**JOBS:**
**a.** In the article on NeXT and higher education, what percentage of all new NeXT sales now go to higher education?
**b.** Transcribe the part of the article on NeXT and higher education that opens with the words "by Jonathan Littman" and closes with "stronger than ever.".
**c.** Decide whether each statement agrees with the article on NeXT and higher education, answering yes or no and quoting the words of the article that settle it: (i) NeXT lowered its price from $6500 in 1988 to under $4000. (ii) Most of the top forty North American NeXT sites are universities. (iii) John Link is a professor of art at Western Michigan University.

**PROVIDED PASSAGE:**
** begin **

Higher ed still a NeXT priority
Despite NeXT's push to broaden its commercial market, higher-education marketing efforts are still going strong.
by Jonathan Littman
Emerging new commercial markets have caused some observers to question whether NeXT is wavering from its original goal of producing a superior higher-education machine. But educators, NeXT executives, and industry watchers say that the broadening markets are critical to NeXT's continued success in the educational market. And they add that despite naysayers, NeXT's marketing efforts in higher education are stronger than ever.
The numbers bear out those claims. Twenty of the top forty North American NeXT sites are universities, according to a 1992 NeXTWORLD survey that excludes government sites. About one-third of all NeXT machines are installed in universities, according to NeXT. Today, 20 to 25 percent of all new NeXT sales are to higher education.
The current ratio is similar to that which Apple and Sun sell to higher education, one that NeXT believes is ideal for seeding the fertile grounds of higher education while maintaining the commercial profit margins necessary to offer deep university discounts.
"The reality of the world today is that higher education can't get our best pricing unless we are successful in selling to other markets," said Ronald Weissman, NeXT's director of strategic marketing. "It's no accident that we were able to get our prices down from $6500 in 1988 to less than $4000 today. We've done it by broadening our markets."
Most educators agree that there are practical advantages in increased commercial sales.
"The more boxes out there, the better," said John Link, professor of art at Western Michigan University. "It just gives us more software to choose from."

** end **

Extracted records:
** begin **

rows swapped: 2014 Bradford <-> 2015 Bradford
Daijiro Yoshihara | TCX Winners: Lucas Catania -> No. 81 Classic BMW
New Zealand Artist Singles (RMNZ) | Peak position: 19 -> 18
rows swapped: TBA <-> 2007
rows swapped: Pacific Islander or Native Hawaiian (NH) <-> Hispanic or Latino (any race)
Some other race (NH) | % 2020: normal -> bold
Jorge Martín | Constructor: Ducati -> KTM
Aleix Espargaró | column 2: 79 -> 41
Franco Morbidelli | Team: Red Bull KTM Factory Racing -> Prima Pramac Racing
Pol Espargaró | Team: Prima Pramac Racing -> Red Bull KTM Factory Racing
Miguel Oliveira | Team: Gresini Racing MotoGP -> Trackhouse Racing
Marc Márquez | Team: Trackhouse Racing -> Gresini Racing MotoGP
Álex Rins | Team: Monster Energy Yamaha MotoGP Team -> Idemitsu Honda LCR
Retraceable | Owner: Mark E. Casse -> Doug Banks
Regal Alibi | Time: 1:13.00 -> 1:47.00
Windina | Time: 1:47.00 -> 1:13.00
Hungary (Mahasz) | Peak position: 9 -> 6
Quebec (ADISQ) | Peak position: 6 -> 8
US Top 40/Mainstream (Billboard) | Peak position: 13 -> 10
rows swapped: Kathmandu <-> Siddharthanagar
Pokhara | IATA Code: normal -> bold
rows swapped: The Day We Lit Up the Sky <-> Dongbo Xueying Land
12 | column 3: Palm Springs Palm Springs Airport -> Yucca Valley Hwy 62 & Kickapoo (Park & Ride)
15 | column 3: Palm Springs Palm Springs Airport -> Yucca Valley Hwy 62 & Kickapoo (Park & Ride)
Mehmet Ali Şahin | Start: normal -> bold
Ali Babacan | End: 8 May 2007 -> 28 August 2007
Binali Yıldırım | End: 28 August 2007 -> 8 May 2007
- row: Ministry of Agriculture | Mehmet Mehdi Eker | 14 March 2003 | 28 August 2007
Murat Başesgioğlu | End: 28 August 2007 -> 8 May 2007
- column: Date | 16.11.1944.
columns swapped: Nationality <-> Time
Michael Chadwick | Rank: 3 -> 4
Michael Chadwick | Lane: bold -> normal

** end **

**FULL ANSWERS:**
**a.** 20 to 25 percent.

**b.**
by Jonathan Littman
Emerging new commercial markets have caused some observers to question whether NeXT is wavering from its original goal of producing a superior higher-education machine. But educators, NeXT executives, and industry watchers say that the broadening markets are critical to NeXT's continued success in the educational market. And they add that despite naysayers, NeXT's marketing efforts in higher education are stronger than ever.

**c.**
(i) Yes: "we were able to get our prices down from $6500 in 1988 to less than $4000 today."
(ii) No: "Twenty of the top forty North American NeXT sites are universities."
(iii) Yes: "John Link, professor of art at Western Michigan University."